Populist Nationalism examines the political battlefield of the Progressive era and the early Republican Ascendancy period. In particular, the book follows the Republican faction leaders of the internationalists, reservationists, and irreconcilables during the debates on the League of Nations. However, a substantial portion of the book takes place after the election of Warren G. Harding, and can be used as a lens into the Harding years from the perspective of the legislative branch instead of the usual president-centered view that many authors take.


Foreign policy is the crux of the book, but each chapter takes the time to teach the reader many interesting aspects of domestic policy as well; foreign affairs do not exist in a vacuum, and the author certainly does not allow people to think that for a second. The work is scholarly and laser-focused on the maneuverings of what I took to be four main subjects: Sen. Hiram Johnson (R-CA), Sen. William Borah (R-ID), Sen. Henry Cabot Lodge (R-MA), and Secretary of State Charles Evans Hughes (R-NY). Borah and Johnson, the more progressive and populist of the four, are placed in a more protagonistic role from the framing of the book, but there is really no major bias toward any person described within. This allowed me as the reader to take many sides throughout the book without feeling that my positions were being critiqued by anyone other than the historical figures of the opposition movement; those who view the study of history as a dialogue between the past and present will be quite content.


If you are thinking of grabbing this book from the shelf, I must warn that it can be extremely dry at times due to its repetition of key points and the analytical feeling of the text toward politics. However, character traits are by no means absent from the book, and if you are prepared and in the market for a more serious read it will not be difficult to complete as it is not particularly long, just dense. I am glad to have read this so early into my studies of President Harding so that I can go into future research with a clear understanding of the motivations of varying Republican factions at the time.
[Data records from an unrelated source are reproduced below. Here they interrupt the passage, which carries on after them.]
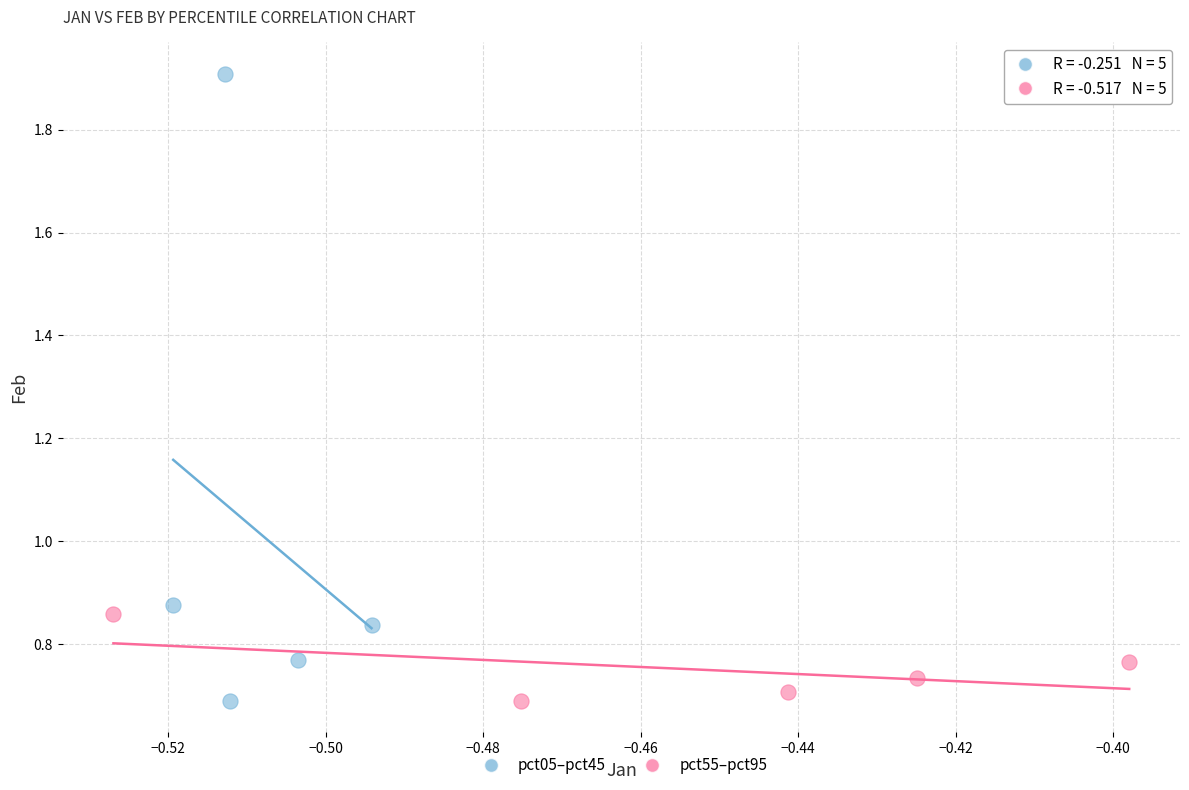

Which series reaches the maximum Y coordinate?

pct05–pct45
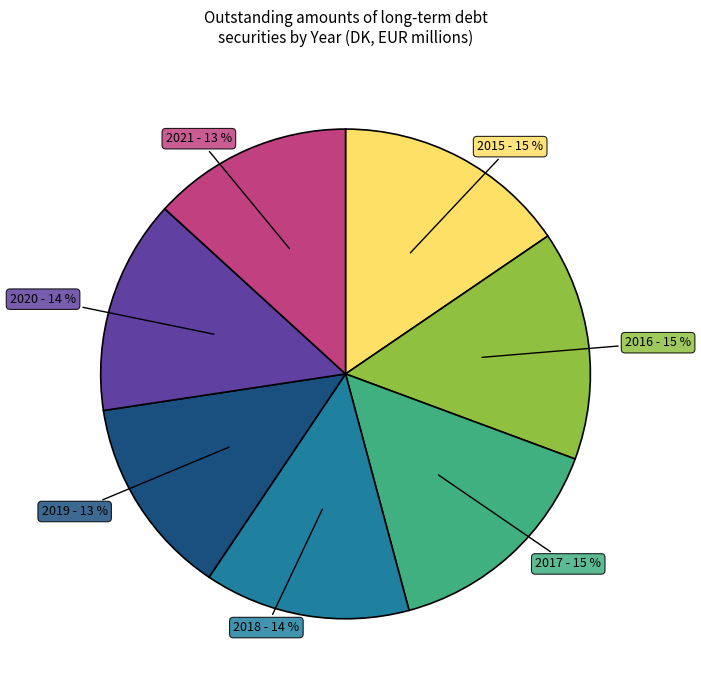

Is it true that 2018 is 6% of the pie?

False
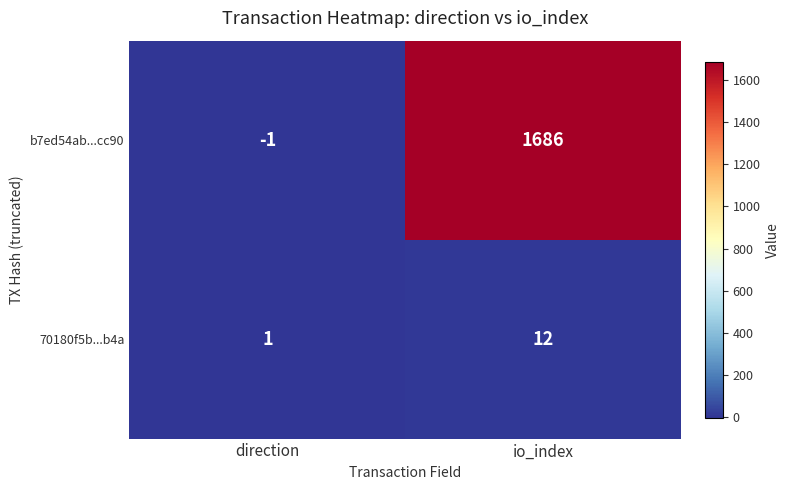

Where is b7ed54ab...cc90 nearest to the value 842?

direction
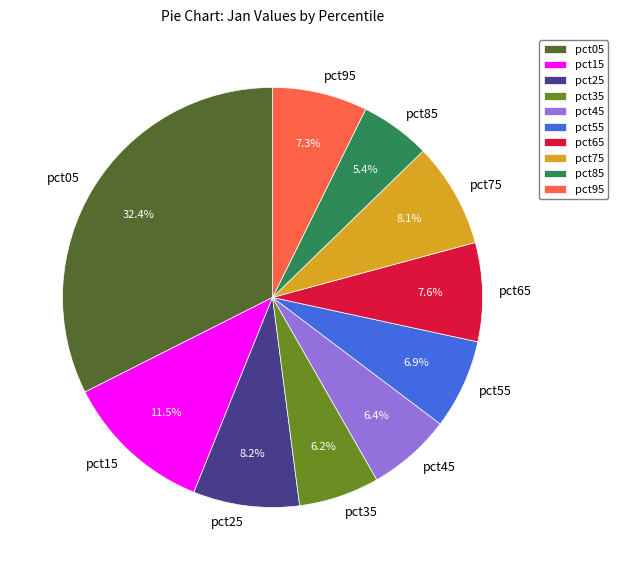

The pct35 slice represents 6% of the pie. True or false?

True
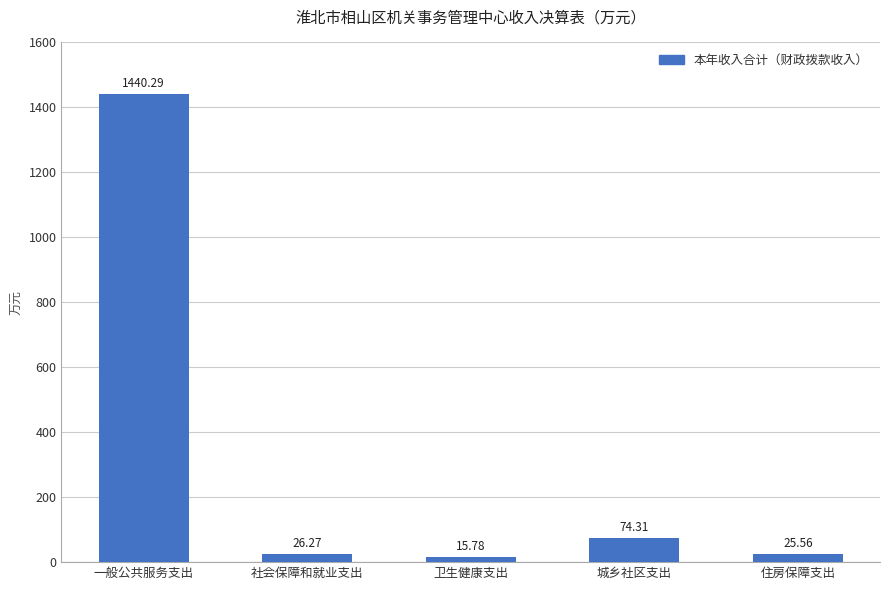

What is the average value?

316.4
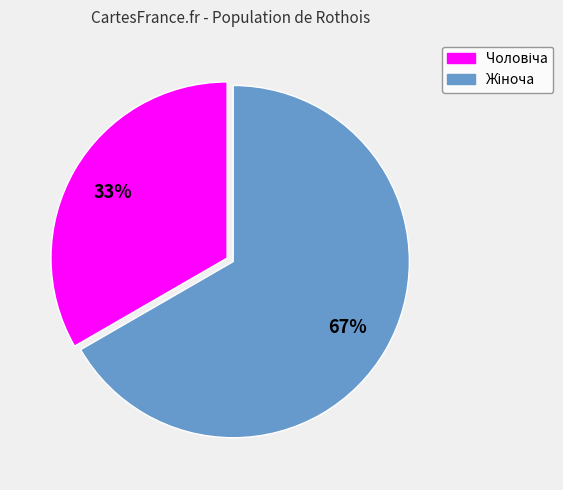

Is there any slice that represents more than half of the pie?

Yes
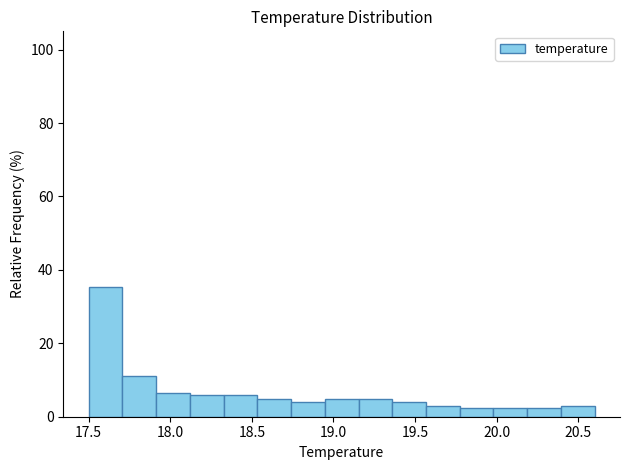

What is the height of the bar covering 20.40 to 20.60 on the x-axis? Neither the bar edges nor the heights are printed on the chart, so give them approximately, as read against the axes.

2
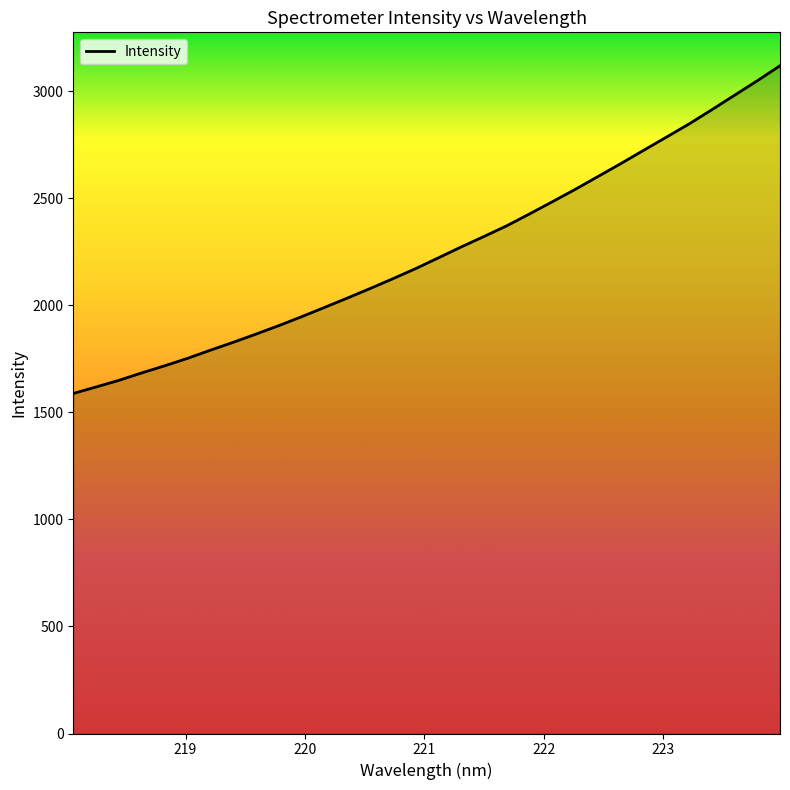

How many lines are shown in the chart?

1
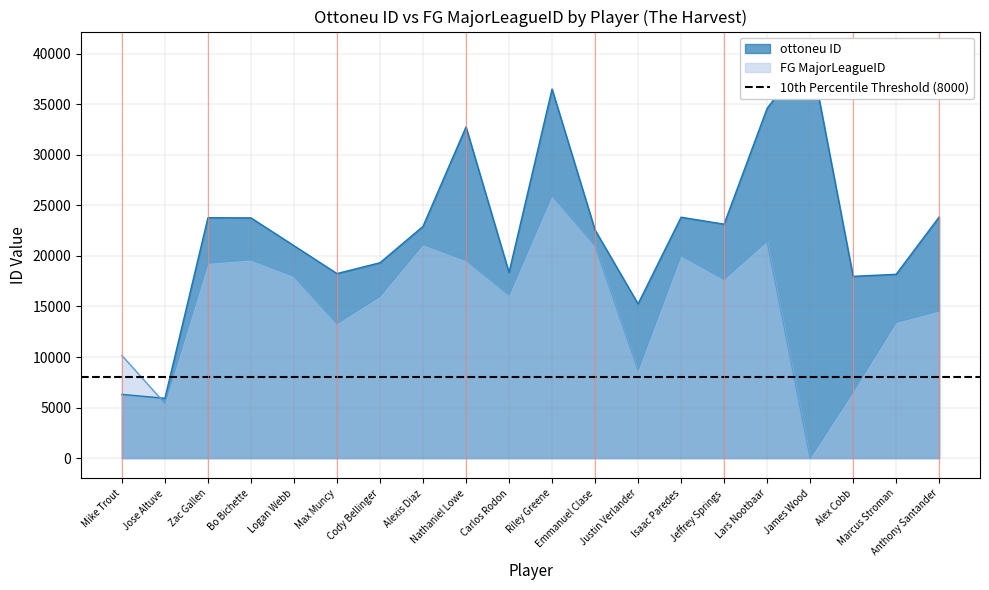

What is the difference between the ottoneu ID values at Lars Nootbaar and Cody Bellinger?

15273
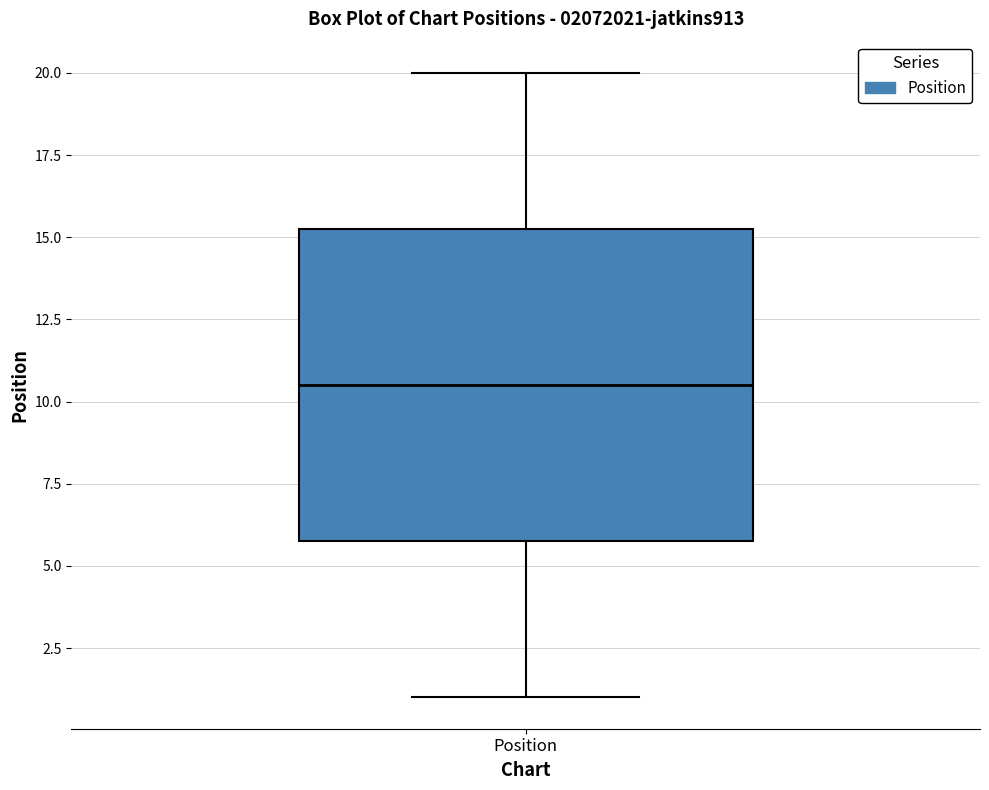

Where does the lower whisker of the box for Position end on the y-axis? The values are not printed on the chart, so give them approximately, as read against the axis.

1.0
Since finishing Populist Nationalism, I have already noticed the ways that Harding as a presidential candidate panders to particular interests within his own party in order to achieve electoral unity between insurgent progressives and more moderate factions. One comes out of this read with the understanding that party disfunction was a specter that haunted nearly everything that the Republican Party core tried to do from 1911 through around 1924.